Linear Probing: You check the original location through hashing, if the key is not present at this location you linearly look through the next locations. The lookup can in the worst case take O(m) where m is the size of the lookup table. Theoretically, the ith position tried after the initial one is k+i. An obvious solution is to try the k + ai th position where a is coprime to the &length of the table. The major problem that appears with linear search is that if two sequences originating from k1 and k2 come together so that: k1 + ai = k2 + aj then all subsequent entries in one appear in the search of the other. Once the table starts filling up, the sequences tend to join with other clusters. This makes search much longer than expected.

Quadratic Probing: avoids clustering by defining the ith location as follows: k + ai + bi^2 The next position in a sequence now depends on the length of the sequence, so random collisions of two sequences do no coincide or combine.

In practise linear probing is observed to perform better than quadratic probing, as linear probing improves CPU cache hits ratio! (the array is sequentially cached in the CPU lines, so accessing the next location involves looking at cached data).

(https://opendatastructures.org/newhtml/ods/latex/hashing.html#tex2htm-68)

Tabulative hashing: When hashing produces values that are uniformly random, collisions can be prevented on hot keys. One way to achieving this is to store a giant array tab of length 2^w, where each entry is a random w-bit integer, independent of all other entries. Unfortunately 2^w is a prohibitive size, instead we look at a table size of 2^(w/r); we look at each integer as having a size of w/r. Thus we split the w bit integer into multiple integers of w/r size and combine their value by oring them.

The hash function can be implemented as follows when w is 32, r is 4 and w/r is 8: hash(x) = (hashCode(x) » 8 & 0xff ^ hashCode(x) » 8 & 0xff ^ hashCode(x) » 16 & 0xff ^ hashCode(x) » 24 & 0xff) » (w-w/r)

One can verify that the value generated is uniformly spread over [0, …, 2^(w-w/r)]. Similarly, the hash values generated are independent of each other. hashCode() can be MD5, SHA1 etc.

Multiplicative hashing: Multiplicative hashing is an efficient method to generate hash values based on modular arithmetic and integer division. It uses the div operation that calculates the integral part of a quotient while discarding the remainder.

In multiplicative hashing, we use a hash table of size 2^d for some integer d (called the dimension).
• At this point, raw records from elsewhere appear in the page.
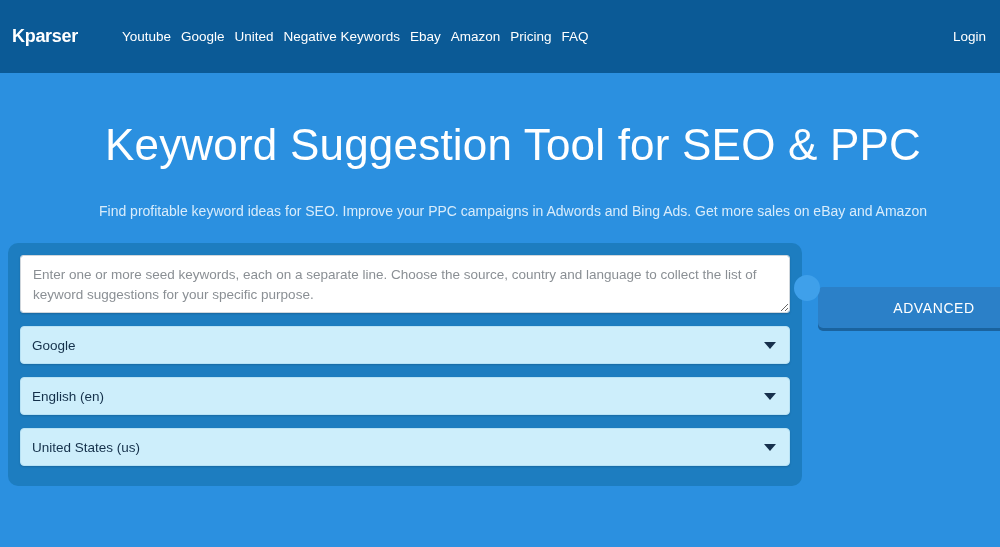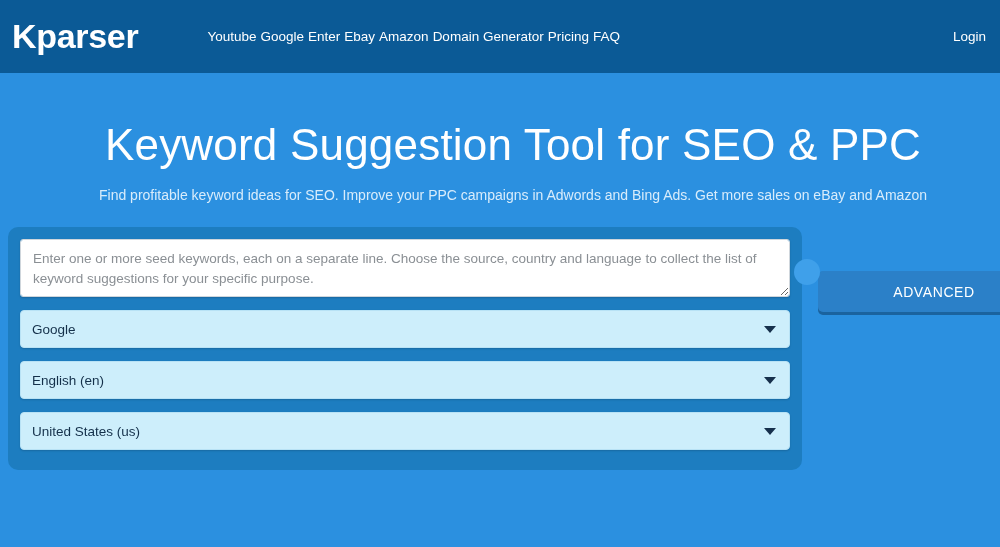--- a/index.html
+++ b/index.html
@@ -25,10 +25,10 @@
   }
   .logo {
     color: #ffffff;
-    font-size: 34px;
+    font-size: 18px;
     font-weight: bold;
     letter-spacing: -0.3px;
-    margin-right: 69px;
+    margin-right: 44px;
     white-space: nowrap;
     user-select: none;
   }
The formula for hashing an integer x belongs to [0, 2^w -1] is hash(x) = ((z . x) mod 2^w)/(2^(w-d))

Here z is a randomly chosen odd integer in the set [0, 2^w -1] w is the number of bits in an integer. Dividing by (2^(w-d)) is equivalent to dropping the rightmost w-d bits. Thus the code can be reduced to: hash(x) = hashcode(z * x) » (w-d) hashCode could be MD5 or SHA1 or some function of the sort. Multiplicative hashing does a good job of avoiding collisions.

It has been observed that multiplicative hashing works better than tabulative hashing as slicing the hash values into bits is a slower order of job than simply dropping out bits.